Quando il progetto Brenta ha davvero senso per te
Io la consiglio soprattutto a chi riconosce almeno tre condizioni: naviga con una certa frequenza, vuole una barca reattiva e accetta che il comfort venga dopo la qualità della navigazione. In questa fascia, Brenta Yachts non è una scelta neutra. È una scelta di carattere.

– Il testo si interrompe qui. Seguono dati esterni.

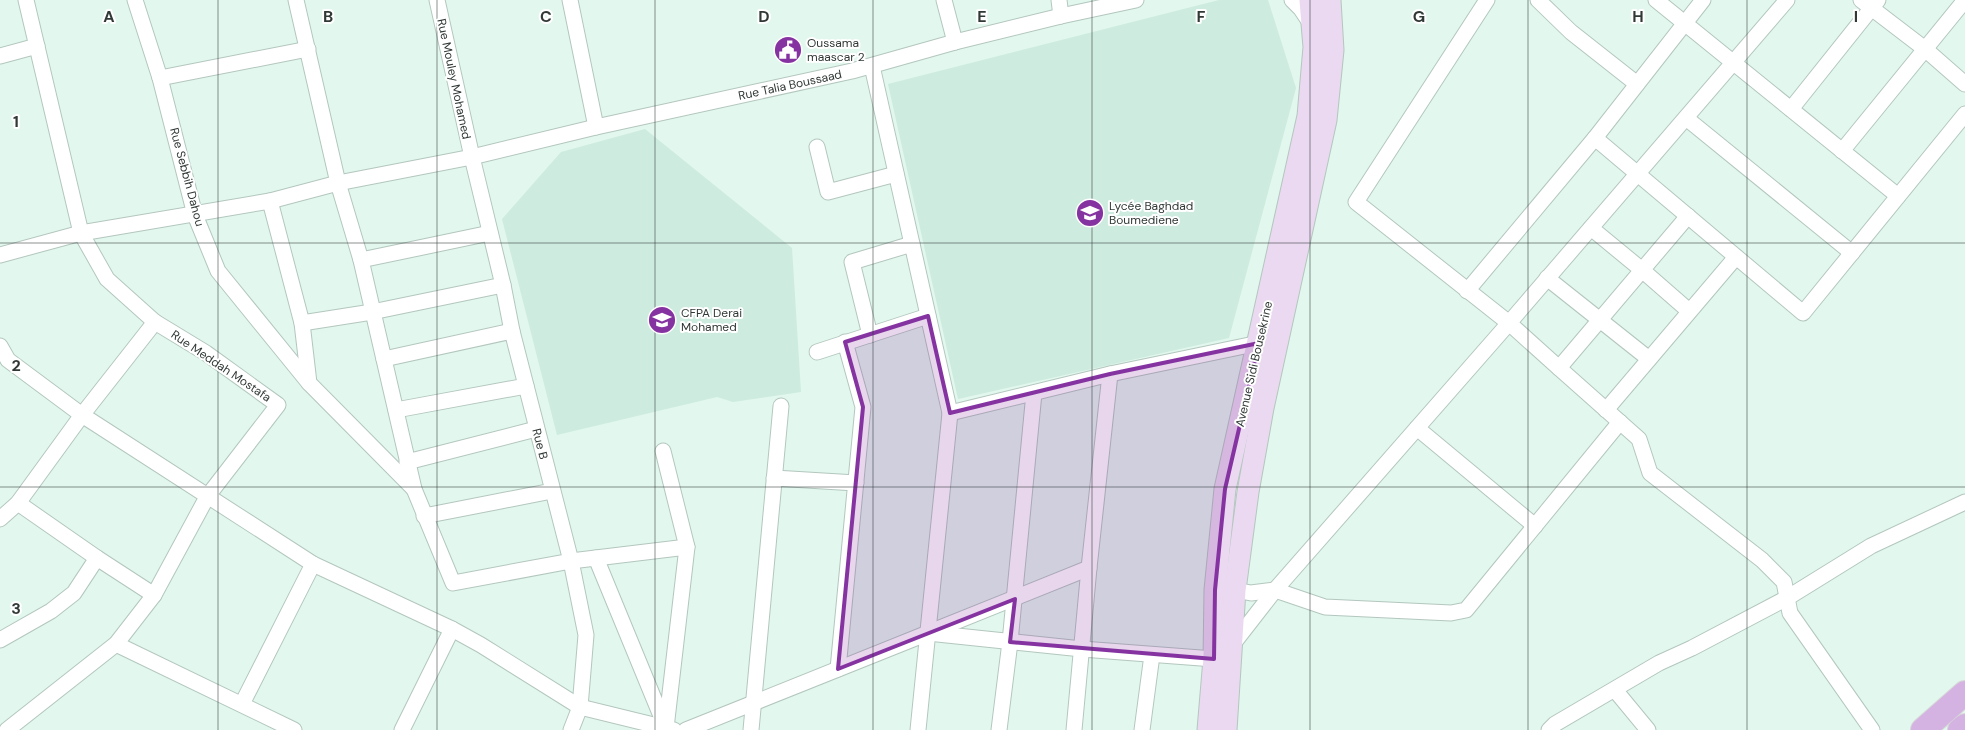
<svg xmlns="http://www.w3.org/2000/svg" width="1965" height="730" font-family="'DM Sans',sans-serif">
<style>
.built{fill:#cdebdf}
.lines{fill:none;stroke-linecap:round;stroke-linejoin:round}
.minor-casing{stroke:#b3c7be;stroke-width:17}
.secondary-casing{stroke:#b3c7be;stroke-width:23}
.primary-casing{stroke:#d6d7d7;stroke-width:26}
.minor{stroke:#fff;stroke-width:15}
.secondary{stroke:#ead9f0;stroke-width:21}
.primary{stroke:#d4b2e2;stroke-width:24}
.marked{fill:#8633a2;fill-opacity:0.2;stroke:#8633a2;stroke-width:4;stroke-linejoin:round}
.grid{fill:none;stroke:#313936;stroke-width:1;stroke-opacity:0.55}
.labels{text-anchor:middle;stroke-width:4;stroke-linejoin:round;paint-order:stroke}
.poi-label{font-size:12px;fill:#313936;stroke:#fff;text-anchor:start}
.street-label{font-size:12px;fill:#313936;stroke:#fff}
.grid-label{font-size:16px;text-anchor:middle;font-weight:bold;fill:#313936;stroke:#fff;stroke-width:4;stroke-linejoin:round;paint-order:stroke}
</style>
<rect width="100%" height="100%" fill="#e2f7ee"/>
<g class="built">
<path d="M1219,0H1268L1296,88L1229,338L958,399L888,84Z"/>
<path d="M645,129L792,248L801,392L733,402L717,397L557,435L502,219L561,152Z"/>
</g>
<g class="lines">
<defs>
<g id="minor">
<path d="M135,0L160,78L195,215L218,271L309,383"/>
<path d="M296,0L338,183L361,260L414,489L453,583L571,561L687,547"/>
<path d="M437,0L472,157L503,285L512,331L571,561L586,635L580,707L571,730"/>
<path d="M570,0L596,127"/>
<path d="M944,0L955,42"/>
<path d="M1059,0L1061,16"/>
<path d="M1292,0L1301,9L1311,24"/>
<path d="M1487,0L1356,202L1509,323L1559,368L1639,439L1650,473L1762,560L1784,582L1790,613L1872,730"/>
<path d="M1538,0L1571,32L1637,84"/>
<path d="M1656,0L1898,196"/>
<path d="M1861,0L1925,49L1965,84"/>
<path d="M0,56L37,46"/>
<path d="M872,66L950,413L918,730"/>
<path d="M160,78L308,49"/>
<path d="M1791,109L1878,0"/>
<path d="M1686,118L1852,253"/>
<path d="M1595,138L1803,313L1965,114"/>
<path d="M817,147L828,192L896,174"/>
<path d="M1842,151L1965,0"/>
<path d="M270,201L302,323L309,383L414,489"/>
<path d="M1591,228L1642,270L1689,311"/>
<path d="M0,255L81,233L270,201L338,183L472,157L596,127L852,71L955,42L1061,16L1136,0"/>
<path d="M361,260L490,233"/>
<path d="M1547,278L1649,359"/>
<path d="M1467,291L1595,138L1703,0"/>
<path d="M302,323L372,312L503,285"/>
<path d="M870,335L852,262L912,244"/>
<path d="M0,346L8,360L82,415L313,564L452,629L481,645L580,707L674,730"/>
<path d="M817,352L928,316"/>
<path d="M384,359L512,331"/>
<path d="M1559,368L1688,216"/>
<path d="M396,410L526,386"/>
<path d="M1606,410L1736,257"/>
<path d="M950,413L1110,374L1259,343"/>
<path d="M1417,428L1535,526"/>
<path d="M407,462L536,429"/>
<path d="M774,478L856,483"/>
<path d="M18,503L97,558L154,595"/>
<path d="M424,516L552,491"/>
<path d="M0,519L18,503L82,415L155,322"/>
<path d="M596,558L666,728L687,547L663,451"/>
<path d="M1235,590L1251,593L1275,590L1325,607L1451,613L1466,610L1620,422"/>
<path d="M930,632L1089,568"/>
<path d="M0,640L51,611L74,593L97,558"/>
<path d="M116,644L294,730"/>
<path d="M838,669L863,407L845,342"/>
<path d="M1615,690L1648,730"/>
<path d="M242,704L313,564"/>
<path d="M7,730L116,644L154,595L207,497L278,405L206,353L155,322L107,279L81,233L26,0"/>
<path d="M402,730L452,629"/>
<path d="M686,730L928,633L1082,649L1214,659L1233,644L1275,590L1509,323L1787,0"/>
<path d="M751,730L781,406"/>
<path d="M999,730L1010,642L1034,393"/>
<path d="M1074,730L1089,568L1110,374"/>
<path d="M1142,730L1152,655"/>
<path d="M1549,730L1555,724L1659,663L1692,648L1787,598L1871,546L1965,502"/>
</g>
<g id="secondary">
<path d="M1208,730L1214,659L1215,590L1225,489L1308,116L1314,47L1310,0"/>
<path d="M1226,730L1235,590L1248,492L1263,408L1326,120L1333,50L1330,0"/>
</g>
<g id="primary">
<path d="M1923,730L1965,693"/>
<path d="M1960,730L1965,726"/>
</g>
</defs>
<use href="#minor" class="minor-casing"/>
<use href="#secondary" class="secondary-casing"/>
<use href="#primary" class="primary-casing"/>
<use href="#minor" class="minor"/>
<use href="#secondary" class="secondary"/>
<use href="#primary" class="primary"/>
</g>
<path class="marked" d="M928,316L950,413L1110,374L1259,343L1225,489L1215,590L1214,659L1010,642L1015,599L838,669L863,407L845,342Z"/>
<path class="grid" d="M218,0V730M437,0V730M655,0V730M873,0V730M1092,0V730M1310,0V730M1528,0V730M1747,0V730M0,243H1965M0,487H1965"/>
<defs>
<symbol id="civic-disc" viewBox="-11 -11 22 22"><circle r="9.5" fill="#8633a2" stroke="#fff"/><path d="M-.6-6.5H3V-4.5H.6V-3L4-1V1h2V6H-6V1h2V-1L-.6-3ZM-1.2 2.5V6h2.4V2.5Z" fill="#fff"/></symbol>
<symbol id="school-disc" viewBox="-11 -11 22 22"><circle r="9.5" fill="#8633a2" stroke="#fff"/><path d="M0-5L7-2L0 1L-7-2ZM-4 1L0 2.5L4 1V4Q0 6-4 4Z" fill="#fff"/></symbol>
<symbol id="university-disc" viewBox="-11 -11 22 22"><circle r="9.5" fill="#8633a2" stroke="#fff"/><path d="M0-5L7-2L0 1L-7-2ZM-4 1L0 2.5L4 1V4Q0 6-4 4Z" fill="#fff"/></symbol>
</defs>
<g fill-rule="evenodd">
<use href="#civic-disc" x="772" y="34" width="32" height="32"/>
<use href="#school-disc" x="1074" y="197" width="32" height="32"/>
<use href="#university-disc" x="646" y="304" width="32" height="32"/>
</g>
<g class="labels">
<g class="poi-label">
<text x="807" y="47">Oussama<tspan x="807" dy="14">maascar 2</tspan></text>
<text x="1109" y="210">Lycée Baghdad<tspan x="1109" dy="14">Boumediene</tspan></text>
<text x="681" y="317">CFPA Derai<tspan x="681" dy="14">Mohamed</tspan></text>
</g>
<g class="street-label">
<text transform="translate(454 79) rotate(78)" y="4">Rue Mouley Mohamed</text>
<text transform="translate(790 85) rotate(-12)" y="4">Rue Talia Boussaad</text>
<text transform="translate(187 177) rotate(75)" y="4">Rue Sebbih Dahou</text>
<text transform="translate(1254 364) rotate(-77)" y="4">Avenue Sidi Bousekrine</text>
<text transform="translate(221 366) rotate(34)" y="4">Rue Meddah Mostafa</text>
<text transform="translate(540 444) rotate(76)" y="4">Rue B</text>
</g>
</g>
<g class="grid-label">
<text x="109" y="22">A</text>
<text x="328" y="22">B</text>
<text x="546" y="22">C</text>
<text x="764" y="22">D</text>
<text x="982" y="22">E</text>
<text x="1201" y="22">F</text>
<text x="1419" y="22">G</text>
<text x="1638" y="22">H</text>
<text x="1856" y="22">I</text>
<text x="16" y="127">1</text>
<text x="16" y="371">2</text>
<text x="16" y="614">3</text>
</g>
</svg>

- Ha senso se cerchi uscite intense, brevi o medie, con la sensazione di “guidare” davvero la barca.
- Ha senso se vuoi un equipaggio ridotto e manovre intelligenti, non un ponte pieno di cime e compromessi.
- Ha senso se preferisci una linea pulita e una costruzione specialistica a un cruiser più voluminoso.
- Ha meno senso se la tua priorità è massimizzare cabine, stivaggio e autonomia sulla stessa lunghezza.
La mia lettura finale è semplice: questo marchio funziona quando l’obiettivo è navigare bene, non solo possedere una barca elegante. Se guardi al progetto con questa prospettiva, la gamma diventa molto chiara da interpretare: dal B30 al B60, ogni modello dice qualcosa di preciso sul modo in cui vuoi stare in mare. E quando il progetto, il budget e l’uso reale coincidono, il nome Brenta smette di essere una suggestione e diventa una scelta sensata.